POLICY LETTER: January 2, 2001 to Dear Colleagues.
TOPIC ADDRESSED: Federal Interagency Coordinating Council
SECTION OF IDEA: Part C—Infants and Toddlers with Disabilities; Sections 631–641
January 2, 2001
One of the founding precepts of the Federal Interagency Coordinating Council (FICC) was and continues to be the meaningful involvement of family members at all levels of policy and service delivery planning. The FICC is also deeply committed to the intrinsic role that families play in assuring that services and supports for young children with disabilities and their families are of the highest quality. The FICC developed the attached set of Principles of Family Involvement by which public and private organizations can assess their efforts in involving family members in the development, implementation and evaluation of policies and practices. As such, these Family Involvement Benchmarks are intended as suggested standards of practice.
The FICC endorses these principles and encourages their use in:
- assessing the degree to which your own organizations’ policies and programs conform;
- building awareness among staff and stakeholders of these concepts and their importance;
- facilitating individual and collective dialogue among staff and stakeholders about the importance of these standards to your organization mission;
- exploring the specific changes which these benchmarks imply within your organization and scope of work; and
- encouraging the dissemination of these benchmarks across the early childhood field.
I invite you to partner with the FICC in disseminating and adopting these Principles of Family Involvement and fostering stronger relationships with family members to improve results for young children with disabilities and their families.
Judith E. Heumann
Office of Special Education and Rehabilitative Services
Principles of Family Involvement
Demonstrate family independence and contribution:
- Develop a plan for identifying a diverse, representative group of families to participate.
- During and after meetings, specifically recognize the value of the family’s participation.
- Recognize individual family strengths while respecting the different methods of coping and adjustment.[i]
- Demonstrate how Federal programs support families to attend national conferences.
Provide family identified supports to assist the family’s participation:
- Provide convenient meeting times and locations for family members.
- Compensate families for their time, expertise, and expenses.
- Clearly identify a staff person to be the primary contact person for reimbursement and other issues. Be sure she/he understands that timely reimbursement and contacts are essential.
- Develop provisions that ensure that parents are present to participate in policy related activities including direct staff support, stipends, travel expenses, and childcare.
- Identify these supports in Requests for Proposals (RFP), grants, and policy.

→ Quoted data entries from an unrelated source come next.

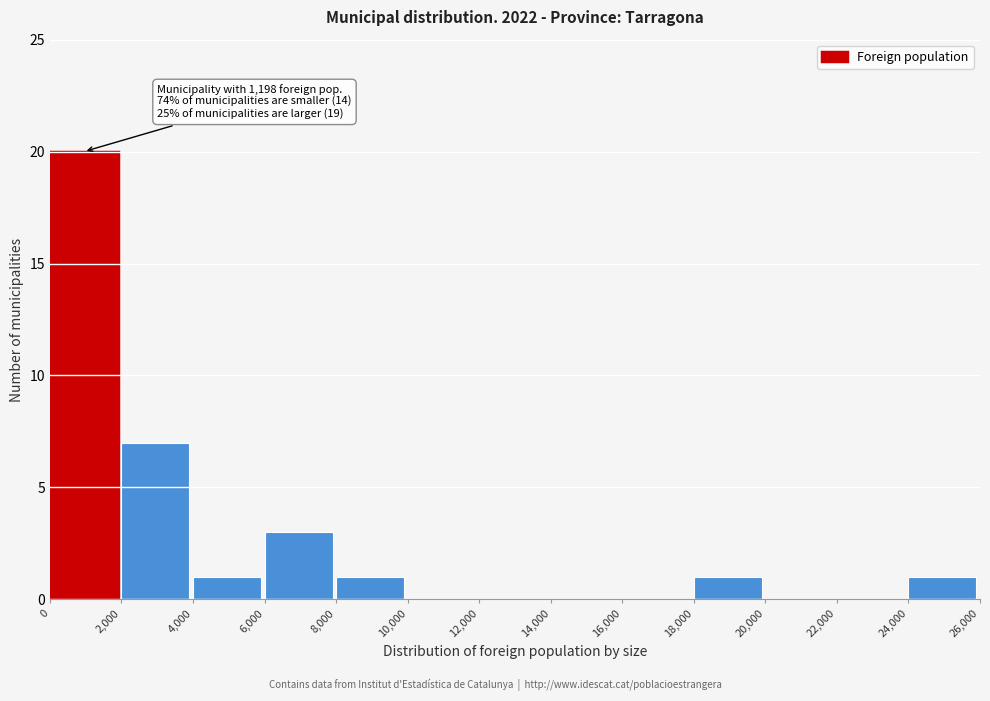

Which range on the x-axis has the tallest bar?

0 to 2,000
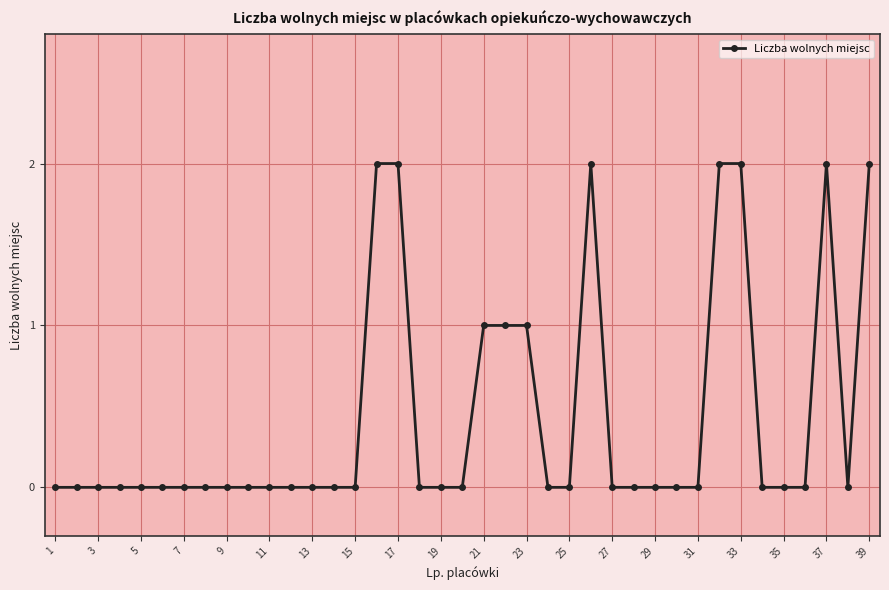

What is the value of the 32nd point from the left?

2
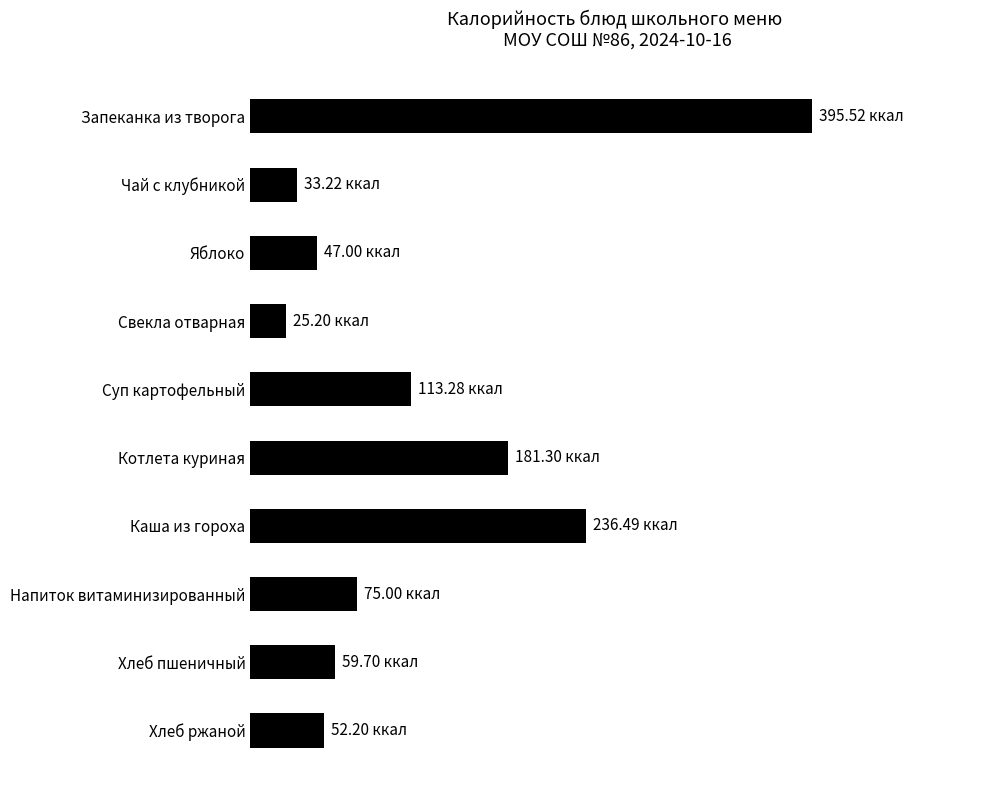

What is the smallest value displayed?

25.2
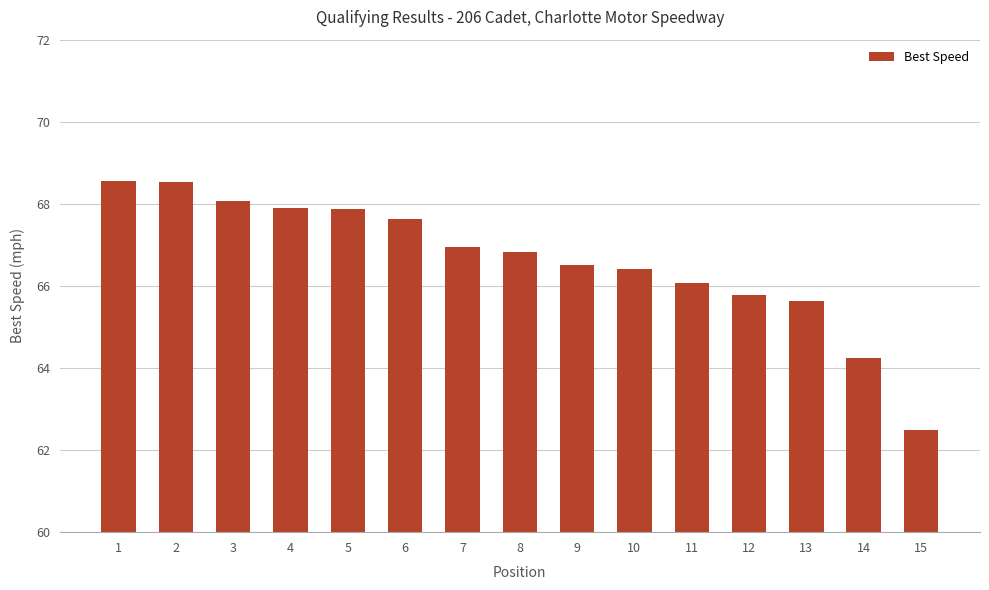

What is the sum of all values?

999.5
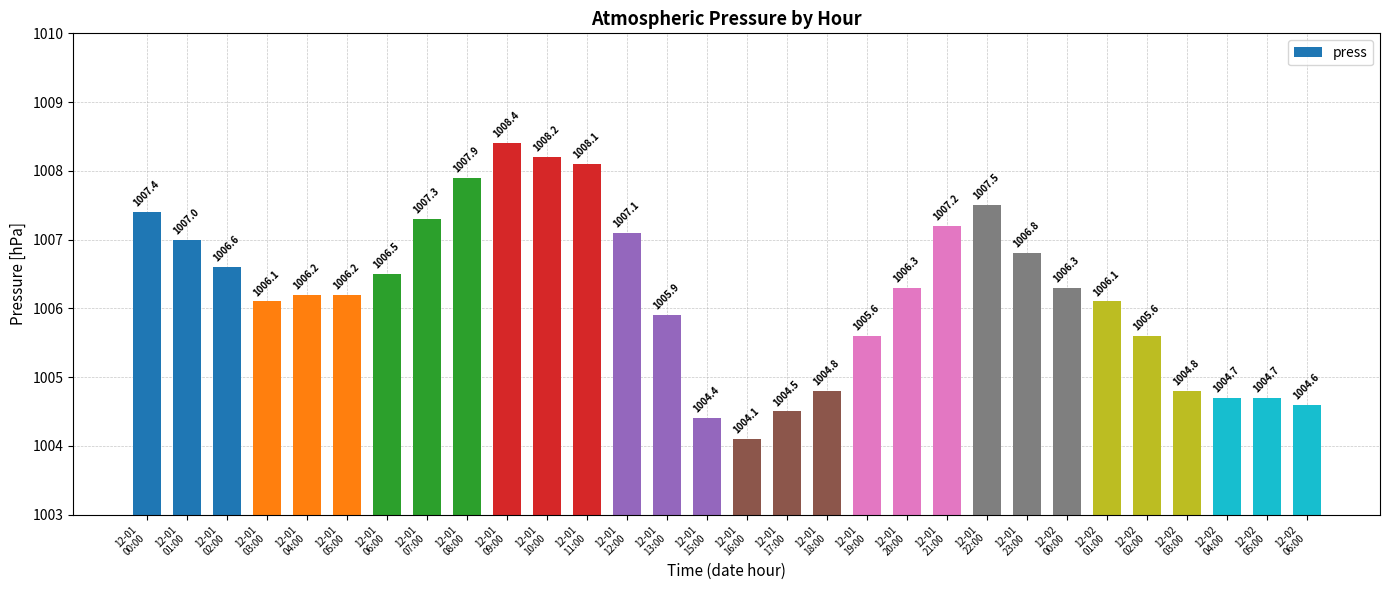

True or false: the data shows 1007.4 at 12-01
00:00.

True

- Provide complete, appropriate information prior to meetings in a timely manner.
- Match veteran parents with inexperienced family members to ensure that new members feel supported in their roles as advisors and have the opportunity to share their ideas.
- Consider incorporating a “family leave” policy so family members can choose an inactive role but maintain their membership should family circumstances require some time off.
- Recognize that some family members may require more and different kinds of support than other to participate in a meaningful way.
- Encourage and facilitate family-to-family support and networking.[ii]
Provide formal orientation for families and provide information for involving them.
- Provide orientation to both family members and staff about the issues, participants, and process.
- Provide informational support for parents to be prepared to participate as equal partners on a “level playing field” with their professional counterparts.
- Provide technical assistance, leadership mentoring, training, and other parent leadership teaming.
Ensure diversity among family members:
- Honor the racial, ethnic, cultural, and socioeconomic diversity of families.[iii]
- Provide all materials in the families’ preferred language.
- Recruit broadly from the community and the population the program serves.
- Bring in new families.
- Adapt collaborative models to diverse cultures. Manage changing distribution of power and responsibility. Incorporate principles of collaboration into professional education.[iv]
- Insure broad representation among parent groups based upon the community(s) in question.
- Be particularly careful to include members of traditionally underserved groups.
- Avoid any appearance of tokenism.
Be ready to hear what families say:
- Encourage and support family members to find their voice.
- Ensure that parent perspectives are not considered a separate component of the policymaking process, but instead are infused throughout.
- Always consider an individual parent’s story as being valid.
Respect the passion families have for change. Celebrate the partnerships of working together for change.
- Support staff in developing an understanding of the value of family participation.
- Provide clear information about the goals of the board, task force, or committee and the role of individual members and the roles of family members.
- Balance membership on committees between families and professionals.
- Consider shared leadership—parent and professional co-chairs or teaming.
[i] Early Childhood Corner. (2000 Spring). Principles of Family-Centered Care. Newsline, The Federation for Children with Special Needs.
[iv] Epstein, M., Kutash, K., & Duchnowski, A. (Eds.) Outcomes for Children and Youth with Behavioral and Emotional Disorders and Their Families. (pp.233-234). Austin: PRO-ED.
Primarily adapted from: Essential Allies: Families as Advisors. Bethesda, MD: Institute for Family-Centered Care.